Kiranya memori ini masih membekas pada pihak Gramedia. Mereka takut
berhadapan dengan massa islam. Seolah-olah ada kesan begini terhadap umat
islam: “Kami mayoritas. Kami punya massa. Jangan main-main dengan kami. Loe
silap kami sikat!” Karena itulah, pihak Gramedia akhirnya memilih jalan aman:
segera memusnahkan buku-buku terjemahan itu. Gramedia takut bukan karena salah,
tetapi karena resikonya sangat besar. Sekalipun benar, Gramedia memilih amannya
saja.
Tindakan yang Disayangkan
Ketika akhirnya Gramedia memilih memusnahkan buku terjemahan itu, saya
pribadi sangat menyayangkan tindakan itu. Memang harus diakui bahwa Gramedia
melakukan tindakan itu karena ditekan oleh ketakutan pada massa islam. Kejadian
yang menimpa “anak” mereka Tabloid Monitor benar-benar masih
membekas. Padahal Gramedia tidak salah. Mereka hanya menerjemahkan saja.
Kecuali kalau terjemahan itu yang salah, tidak sesuai dengan aslinya dan
bertentangan dengan agama islam.
Apa yang dilakukan oleh Gramedia ini bukanlah baru kali ini saja. Sudah
begitu banyak Gramedia menerbitkan buku yang bertentangan dengan agama. Hanya
selama ini belum pernah menyinggung agama islam. Dulu Gramedia pernah
menerbitkan buku terjemahan karya Dan Brown, The Da Vinci Code, yang dinilai
sebagai bentuk penyerangan terhadap kekristenan. Isi dari The Da Vinci Code
sangat bertentangan dengan fakta sejarah dan agama kristen. Ada juga buku
tentang makam keluarga Yesus yang pernah dimuat di National Geographic.
Jelas, isi buku tersebut bertentangan keyakinan umat kristen selama ini.
Gramedia juga pernah menerbitkan karya Anand Krisna Sabda Pencerahan Ulasan
Khotbah Yesus Di Atas Bukit Bagi Orang Modern dan Isa: Hidup dan Ajaran Sang
Masiha. Bagi umat kristen dua buku
ini bertentangan dengan fakta sejarah dan ajaran kristiani.

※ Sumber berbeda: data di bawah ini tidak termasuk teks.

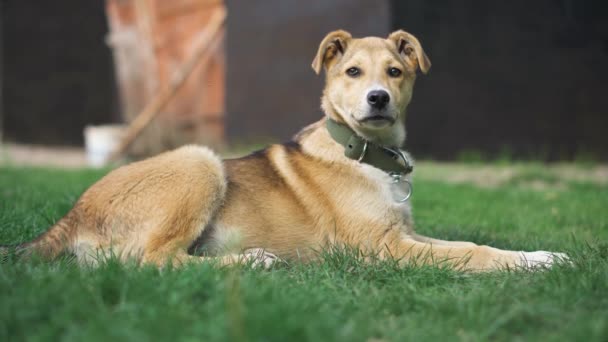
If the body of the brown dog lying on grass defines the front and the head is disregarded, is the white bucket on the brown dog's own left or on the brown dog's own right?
on the brown dog's own left

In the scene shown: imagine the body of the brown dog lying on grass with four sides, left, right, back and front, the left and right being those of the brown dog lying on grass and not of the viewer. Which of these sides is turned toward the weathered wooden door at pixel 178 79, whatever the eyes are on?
left

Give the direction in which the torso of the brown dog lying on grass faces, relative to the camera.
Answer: to the viewer's right
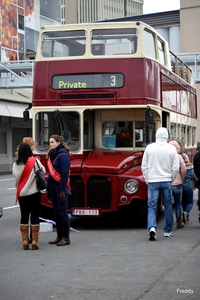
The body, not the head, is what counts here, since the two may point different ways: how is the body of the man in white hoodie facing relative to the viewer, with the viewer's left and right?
facing away from the viewer

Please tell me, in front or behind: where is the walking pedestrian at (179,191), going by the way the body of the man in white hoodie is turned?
in front

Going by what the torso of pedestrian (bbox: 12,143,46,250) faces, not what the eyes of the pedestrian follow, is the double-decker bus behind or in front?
in front

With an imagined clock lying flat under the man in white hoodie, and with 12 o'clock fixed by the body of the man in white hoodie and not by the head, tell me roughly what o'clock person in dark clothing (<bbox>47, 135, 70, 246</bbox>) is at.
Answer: The person in dark clothing is roughly at 8 o'clock from the man in white hoodie.
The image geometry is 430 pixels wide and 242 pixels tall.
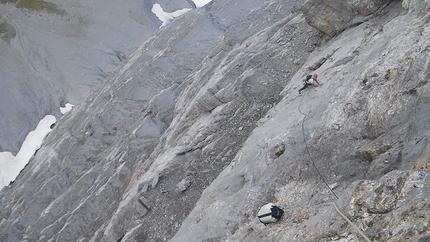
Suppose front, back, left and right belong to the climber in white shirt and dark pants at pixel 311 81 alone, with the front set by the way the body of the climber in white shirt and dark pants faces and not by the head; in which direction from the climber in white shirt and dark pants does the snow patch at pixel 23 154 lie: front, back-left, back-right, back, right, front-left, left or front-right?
back-left
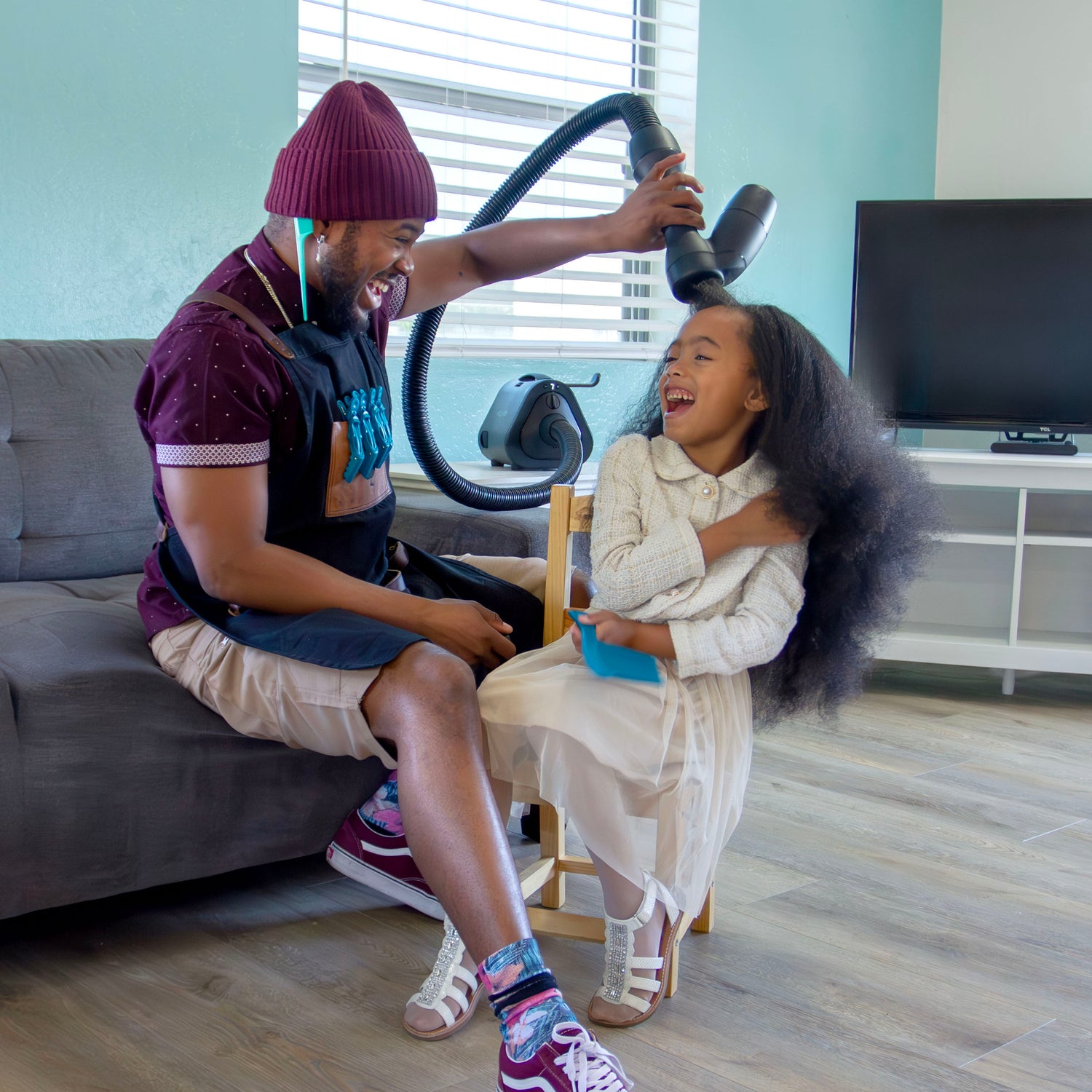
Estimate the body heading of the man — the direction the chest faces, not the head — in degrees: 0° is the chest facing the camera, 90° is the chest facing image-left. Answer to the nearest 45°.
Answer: approximately 315°

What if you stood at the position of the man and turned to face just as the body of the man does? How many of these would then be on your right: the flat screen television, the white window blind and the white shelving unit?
0

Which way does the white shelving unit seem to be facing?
toward the camera

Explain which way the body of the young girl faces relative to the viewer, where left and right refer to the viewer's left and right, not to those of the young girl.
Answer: facing the viewer and to the left of the viewer

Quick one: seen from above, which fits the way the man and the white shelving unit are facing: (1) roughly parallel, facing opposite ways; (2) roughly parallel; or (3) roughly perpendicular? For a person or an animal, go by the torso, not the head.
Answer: roughly perpendicular

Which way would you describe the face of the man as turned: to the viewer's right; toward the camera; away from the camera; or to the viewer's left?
to the viewer's right

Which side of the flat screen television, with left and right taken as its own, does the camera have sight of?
front

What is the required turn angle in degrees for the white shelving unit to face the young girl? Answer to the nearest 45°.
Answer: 0° — it already faces them

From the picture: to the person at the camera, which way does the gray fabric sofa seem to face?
facing the viewer and to the right of the viewer

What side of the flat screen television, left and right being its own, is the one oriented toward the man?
front

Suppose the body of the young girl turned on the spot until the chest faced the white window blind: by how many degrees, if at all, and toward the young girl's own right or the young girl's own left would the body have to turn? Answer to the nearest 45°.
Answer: approximately 135° to the young girl's own right

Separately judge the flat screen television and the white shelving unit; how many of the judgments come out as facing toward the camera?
2

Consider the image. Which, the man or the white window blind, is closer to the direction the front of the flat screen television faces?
the man
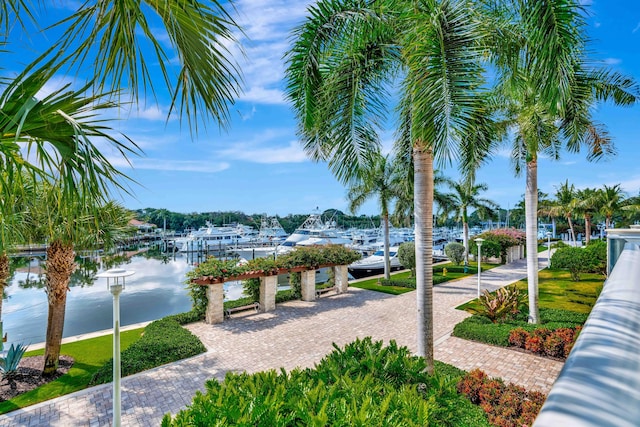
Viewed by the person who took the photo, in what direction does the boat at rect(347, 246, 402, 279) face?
facing the viewer and to the left of the viewer

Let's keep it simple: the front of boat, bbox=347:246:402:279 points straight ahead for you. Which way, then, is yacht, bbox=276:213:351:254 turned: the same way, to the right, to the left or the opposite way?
the same way

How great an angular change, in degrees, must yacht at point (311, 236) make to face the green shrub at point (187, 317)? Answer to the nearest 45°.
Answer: approximately 45° to its left

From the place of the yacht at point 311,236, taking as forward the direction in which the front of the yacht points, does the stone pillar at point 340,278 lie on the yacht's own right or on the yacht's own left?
on the yacht's own left

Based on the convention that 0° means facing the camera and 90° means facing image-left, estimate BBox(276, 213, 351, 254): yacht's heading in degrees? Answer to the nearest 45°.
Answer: approximately 45°

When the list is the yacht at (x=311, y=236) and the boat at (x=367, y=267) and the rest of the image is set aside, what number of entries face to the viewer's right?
0

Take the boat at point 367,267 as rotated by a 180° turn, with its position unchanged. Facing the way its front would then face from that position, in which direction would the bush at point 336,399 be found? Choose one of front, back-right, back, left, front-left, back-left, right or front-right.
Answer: back-right

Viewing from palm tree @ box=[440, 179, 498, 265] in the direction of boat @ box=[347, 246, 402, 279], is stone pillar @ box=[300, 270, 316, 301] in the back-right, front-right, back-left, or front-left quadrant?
front-left
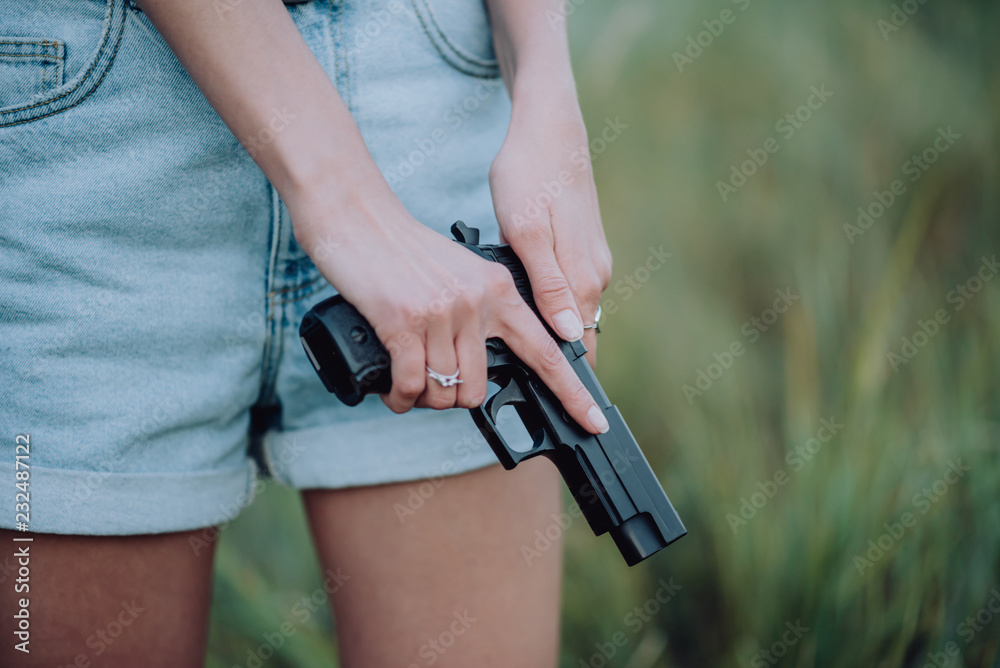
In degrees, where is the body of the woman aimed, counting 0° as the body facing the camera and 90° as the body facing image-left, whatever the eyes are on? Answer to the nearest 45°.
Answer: approximately 315°
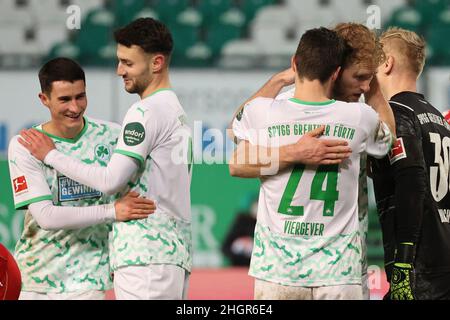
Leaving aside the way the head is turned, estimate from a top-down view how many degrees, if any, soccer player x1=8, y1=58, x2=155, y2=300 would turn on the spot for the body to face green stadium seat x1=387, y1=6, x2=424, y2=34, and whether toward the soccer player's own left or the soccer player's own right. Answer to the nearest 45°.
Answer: approximately 90° to the soccer player's own left

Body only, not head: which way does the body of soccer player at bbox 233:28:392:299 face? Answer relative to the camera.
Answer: away from the camera

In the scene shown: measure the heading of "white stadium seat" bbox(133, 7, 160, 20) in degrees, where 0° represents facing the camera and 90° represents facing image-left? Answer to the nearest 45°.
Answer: approximately 0°

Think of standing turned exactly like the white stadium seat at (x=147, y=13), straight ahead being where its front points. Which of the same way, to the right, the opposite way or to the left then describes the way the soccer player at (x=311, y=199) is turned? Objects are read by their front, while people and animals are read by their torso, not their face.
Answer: the opposite way

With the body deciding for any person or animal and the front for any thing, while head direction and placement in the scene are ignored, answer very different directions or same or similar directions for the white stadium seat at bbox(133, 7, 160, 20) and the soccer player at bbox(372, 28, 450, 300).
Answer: very different directions
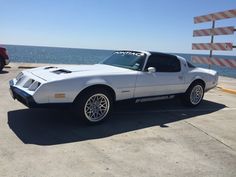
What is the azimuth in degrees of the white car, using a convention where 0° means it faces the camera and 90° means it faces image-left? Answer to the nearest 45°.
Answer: approximately 45°
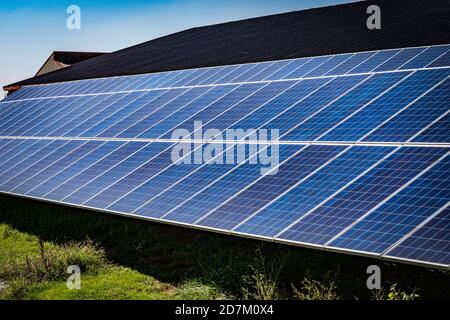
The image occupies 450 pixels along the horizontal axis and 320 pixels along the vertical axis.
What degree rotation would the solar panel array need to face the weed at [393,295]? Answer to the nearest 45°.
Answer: approximately 90° to its left

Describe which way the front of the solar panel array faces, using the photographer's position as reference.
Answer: facing the viewer and to the left of the viewer
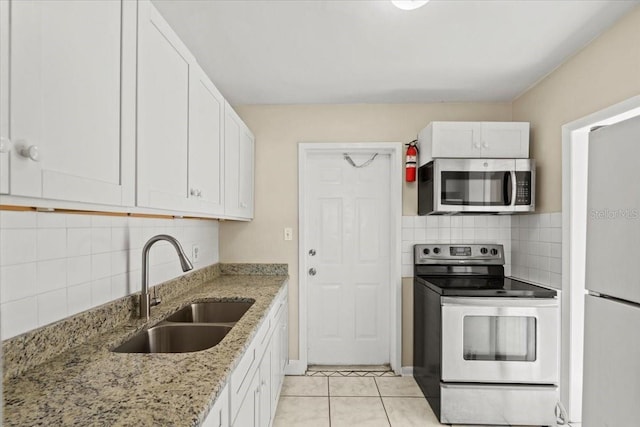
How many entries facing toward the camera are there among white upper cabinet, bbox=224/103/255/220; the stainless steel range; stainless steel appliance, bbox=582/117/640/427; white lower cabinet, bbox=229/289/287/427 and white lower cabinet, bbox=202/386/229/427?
1

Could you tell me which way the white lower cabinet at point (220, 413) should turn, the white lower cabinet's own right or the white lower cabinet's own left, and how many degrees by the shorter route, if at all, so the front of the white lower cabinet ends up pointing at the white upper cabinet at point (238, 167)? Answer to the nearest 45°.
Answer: approximately 90° to the white lower cabinet's own left

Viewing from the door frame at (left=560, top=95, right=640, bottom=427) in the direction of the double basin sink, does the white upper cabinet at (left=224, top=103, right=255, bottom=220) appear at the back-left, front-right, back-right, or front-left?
front-right

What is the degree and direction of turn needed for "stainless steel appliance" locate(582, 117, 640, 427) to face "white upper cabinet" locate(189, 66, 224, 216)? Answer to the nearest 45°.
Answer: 0° — it already faces it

Akan tetapi umat kristen tidak mengamuk atau
menuntut agar pihak Gramedia memusnahkan buku-buku yang telah melecehkan agama
kristen. Gramedia juga tak pernah mengeluarkan pernyataan maaf telah
menerbitkan buku itu. Apakah umat kristen tidak punya power? Saya pikir bukan
itu masalahnya. Umat kristen lebih memilih cara terpuji dan terdidik: buku
dilawan dengan buku. Maka terhadap buku-buku yang dinilai telah bertentangan
dengan agama kristen, dikeluarkanlah buku-buku yang melawan balik isi buku
tersebut. Bukan dengan emosional yang membabi-buta, melainkan dengan cara
ilmiah. Dari sini umat diajak untuk berpikir kritis. Setelah membaca dua buku
yang saling bertentangan, umat sendiri akan menilai dan menemukan kebenaran.
Karena itu, sangat bijak kalau umat islam
membuat buku yang menyatakan bahwa buku karya Douglas Wilson adalah keliru. Dan
dalam uraian itu tentulah sangat diharapkan disertakan data-data akurat yang
dapat dipertanggungjawabkan. Karena dalam bukunya tentulah Douglas menyertakan
data pustaka. Jadi, buku terjemahan itu tetap dibiarkan dan munculkan buku
“tandingan”. Biarkanlah umat sendiri yang menilai dan menemukan kebenarannya.
Dengan ini tampak jelas bahwa buku benar-benar mencerdaskan bangsa.
Menjadi persoalan, apakah umat islam mampu? Dapat
dikatakan kalau umat islam tidak punya kemampuan itu. Kemampuan mereka hanya
sebatas marah, mengancam dan bila perlu mengamuk.
Terkesan bahwa peristiwa pembakaran buku ini
menunjukkan kehebatan islam. Tapi kalau direnungkn dengan hati yang jernih,
justru hal ini menunjukkan kemunduran. Hal ini sungguh memalukan, karena bisa
saja orang menilai islam anti keterbukaan informasi, islam agama kolot, islam
agama anti kritik, dan segulang gelar negatif lainnya. Terlihat jelas islam tidak siap berhadapan dengan kebenaran yang tidak sesuai dengan kebenarannya. Islam terlalu percaya diri pada kebenarannya. Atau dengan kata lain, kebenaran itu hanya milik islam. Di luar islam bukanlah kebenaran. Sungguh memprihatinkan agama seperti ini.